Classification of hypercalcaemia by PTH level:
- PTH elevated/inappropriately normal: PHPT (single adenoma 80–85%), FHH (CCR <0.01 — do NOT operate), lithium, tertiary HPT.
- PTH suppressed: malignancy (HHM from PTHrP — most common in hospitalised patients; osteolytic metastases; calcitriol-excess in lymphoma), granulomas (sarcoidosis, TB — calcitriol elevated), vitamin D toxicity, immobilisation, thyrotoxicosis.
Biochemical profile: PHPT = high Ca, high PTH, low phosphate, high urinary Ca, CCR >0.02. Malignancy-HHM = high Ca, suppressed PTH, elevated PTHrP, low phosphate.
Primary hyperparathyroidism: most are asymptomatic; symptoms include nephrolithiasis, reduced BMD, fatigue, polyuria, constipation. Diagnose by elevated Ca + elevated/inappropriately normal PTH + low phosphate. Localise with sestamibi ± ultrasound. Surgery criteria: age <50, Ca >1 mg/dL above normal, T-score < −2.5, eGFR <60, nephrolithiasis, vertebral fracture.
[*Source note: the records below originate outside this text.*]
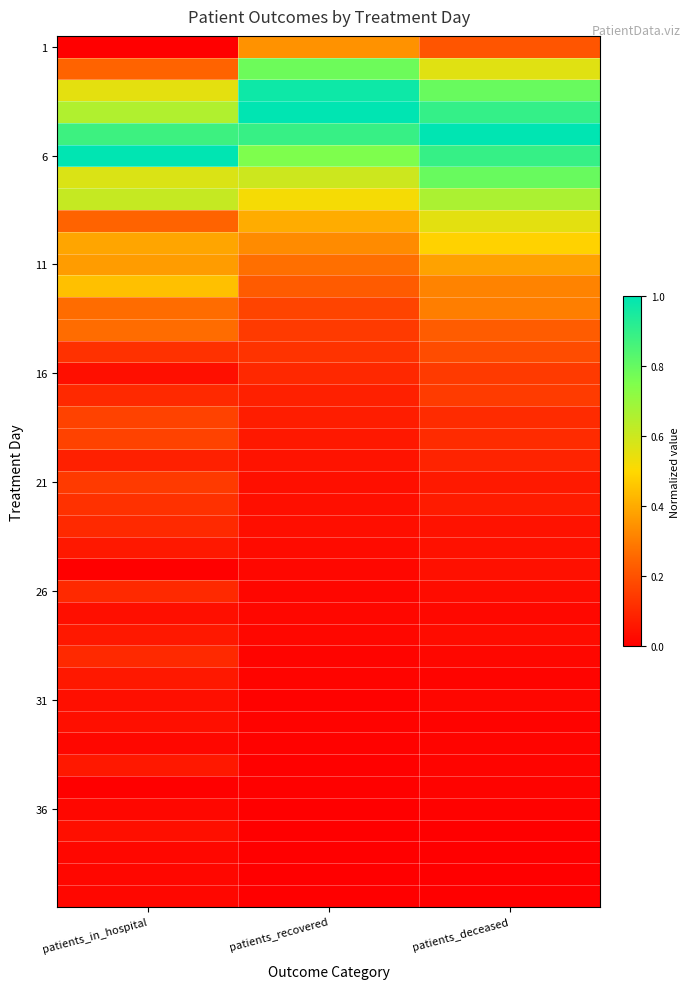

At which category is the sum across all series the highest?

patients_deceased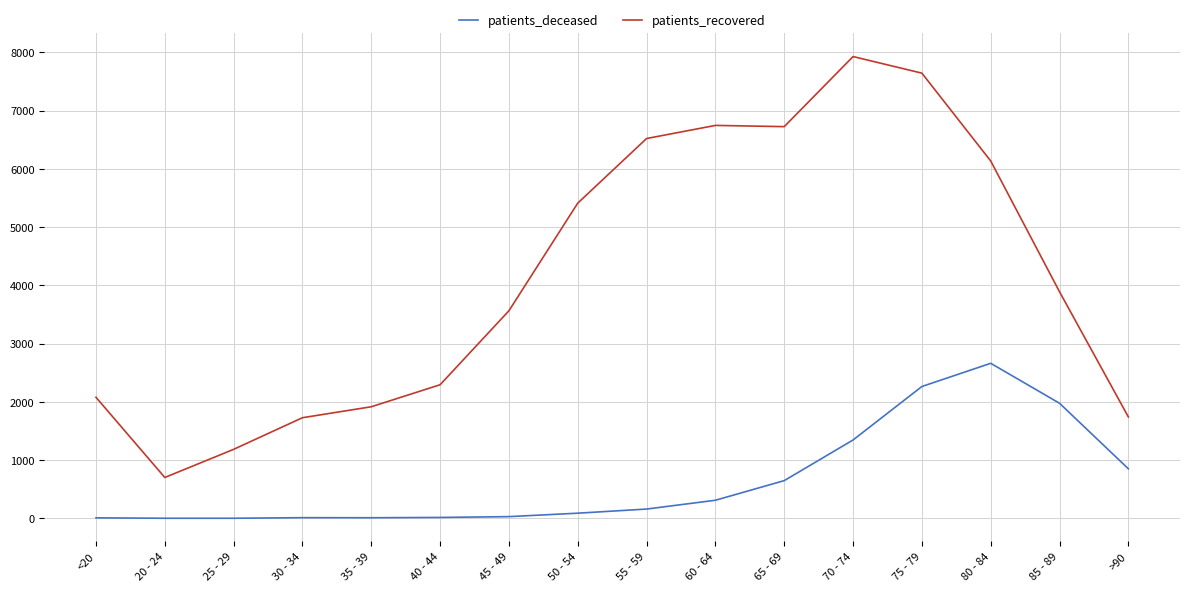

Which series has the largest range (max minus min)?

patients_recovered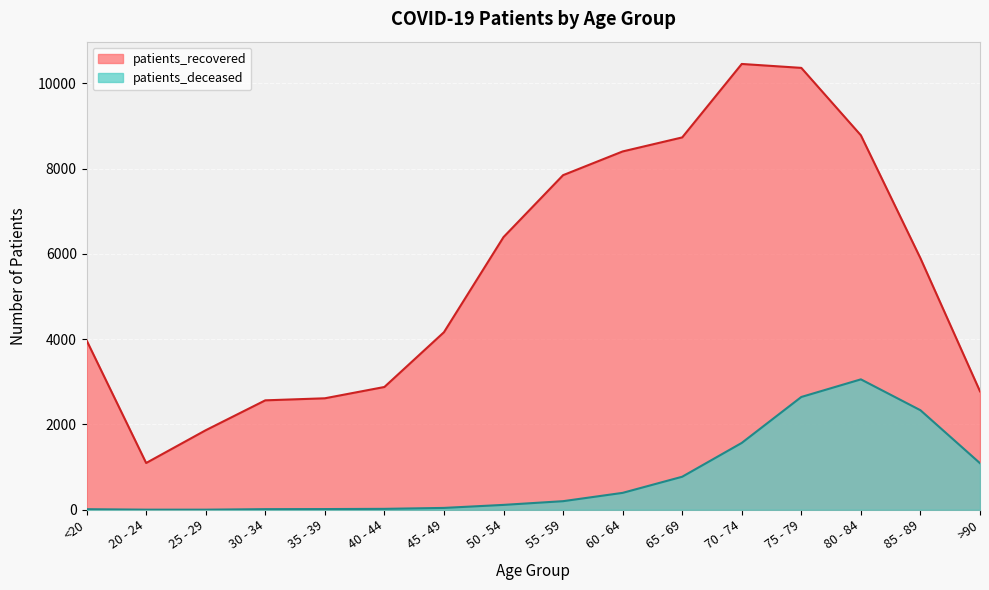

How many data points in patients_recovered are above 5897?

7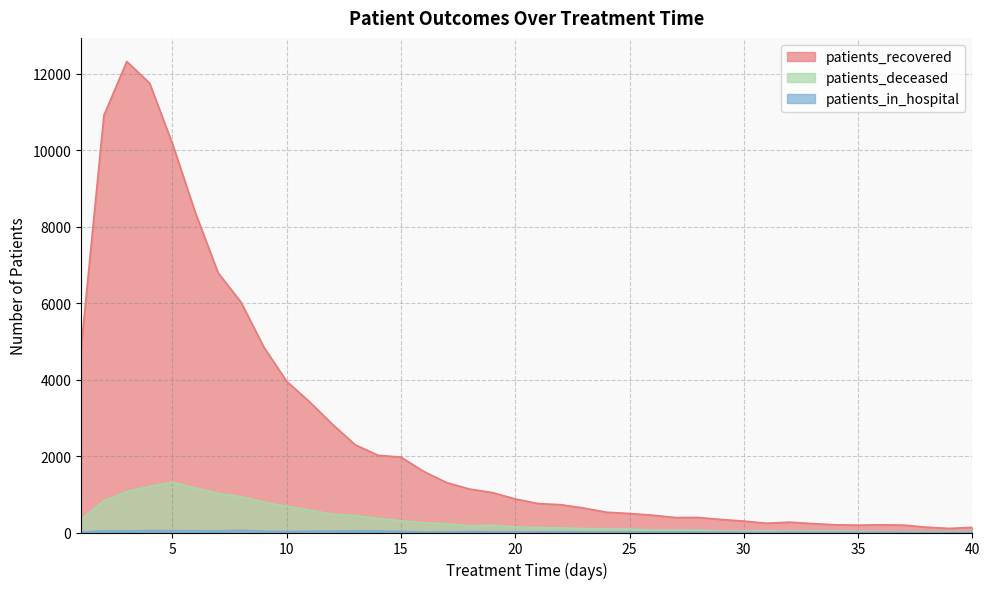

True or false: patients_in_hospital and patients_recovered cross at least once.

False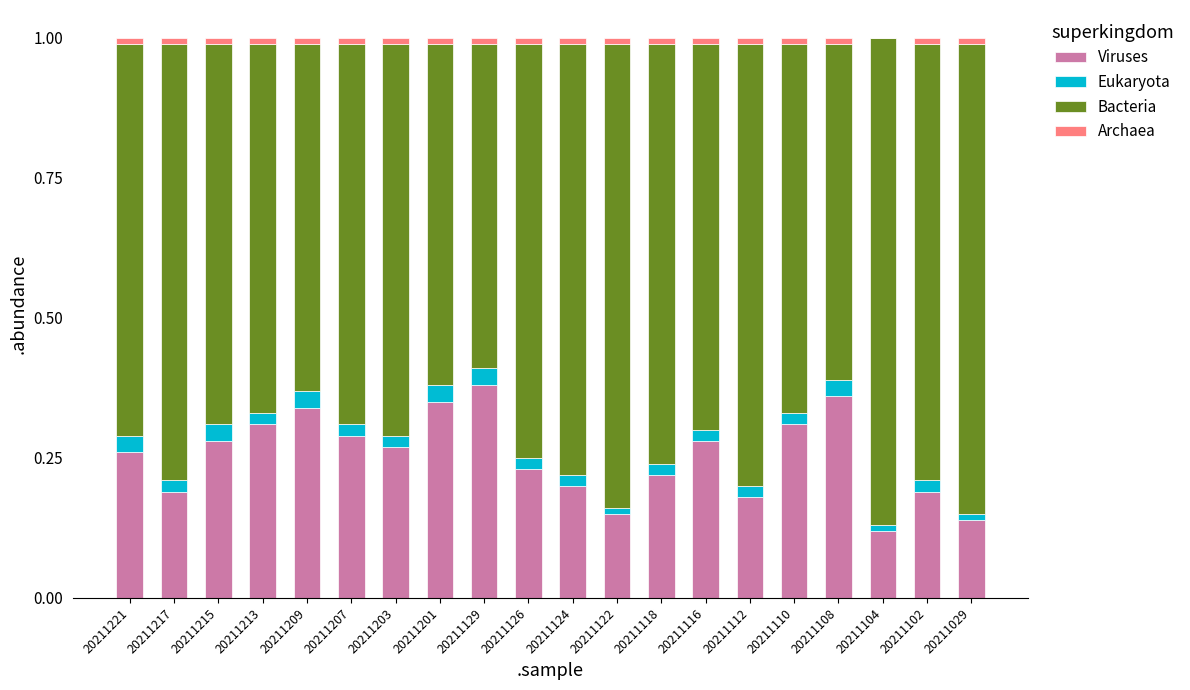

The value of Viruses at 20211217 is 0.3. True or false?

False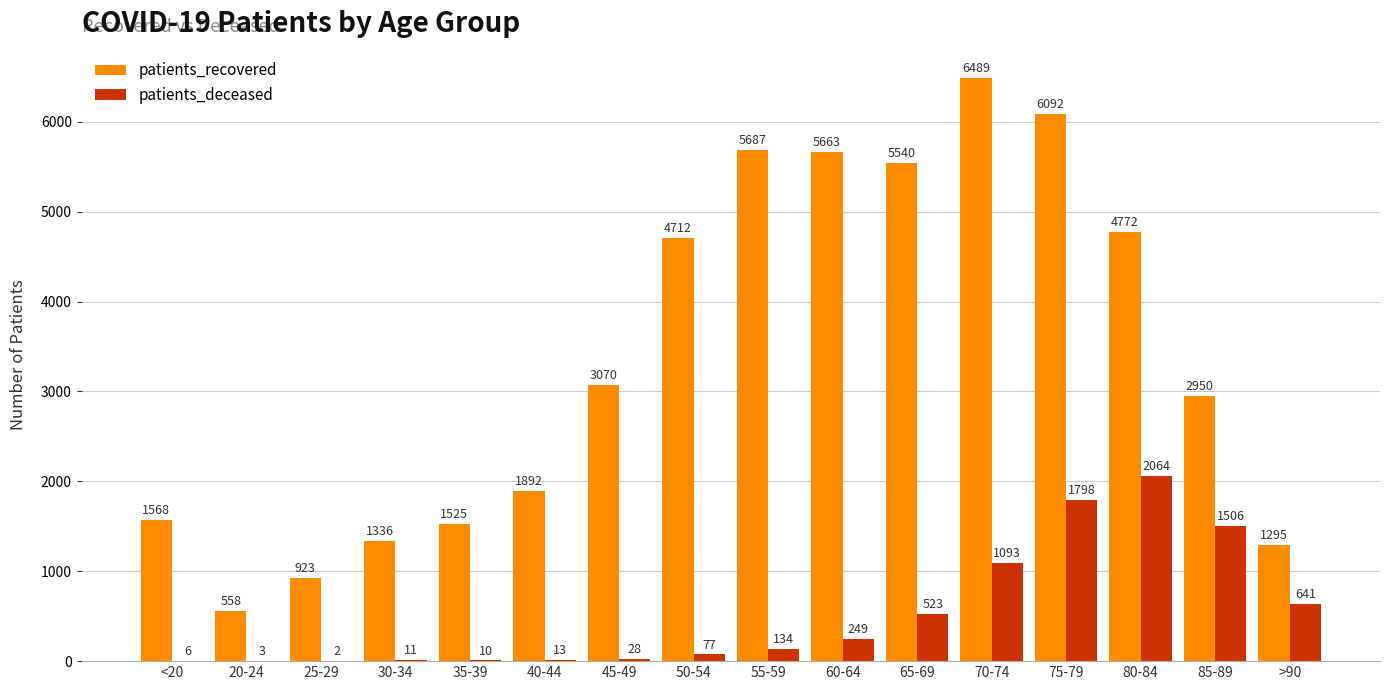

What is the sum of all patients_deceased values?

8158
Cinacalcet for non-surgical candidates.
Acute hypercalcaemia management: IV 0.9% saline first → IV zoledronic acid (avoid if severe renal impairment) → calcitonin as bridge → glucocorticoids for granulomatous causes → haemodialysis for refractory/severe cases. Frusemide is NOT routine — only for fluid overload.
REFLECT
Consider the opening case: a 58-year-old woman with fatigue, constipation, and 'brain fog' who was prescribed antidepressants before her calcium was checked. PHPT is one of the most commonly missed diagnoses in medicine because its symptoms are non-specific — fatigue and mild cognitive impairment are attributed to age, anxiety, or depression rather than to a biochemical cause. Reflect on what a simple calcium measurement on the first presentation might have changed for this patient. Now consider: how would you approach a patient who asks 'Do I really need surgery if I have no symptoms?' — thinking through the surgical criteria from the Fourth International Workshop guidelines, how would you explain to her why her age of 45 alone places her in the 'recommended surgery' category? Connecting the biochemical mechanism to the patient's individual risk profile is the heart of what competencies IM23.1–23.3 require of you.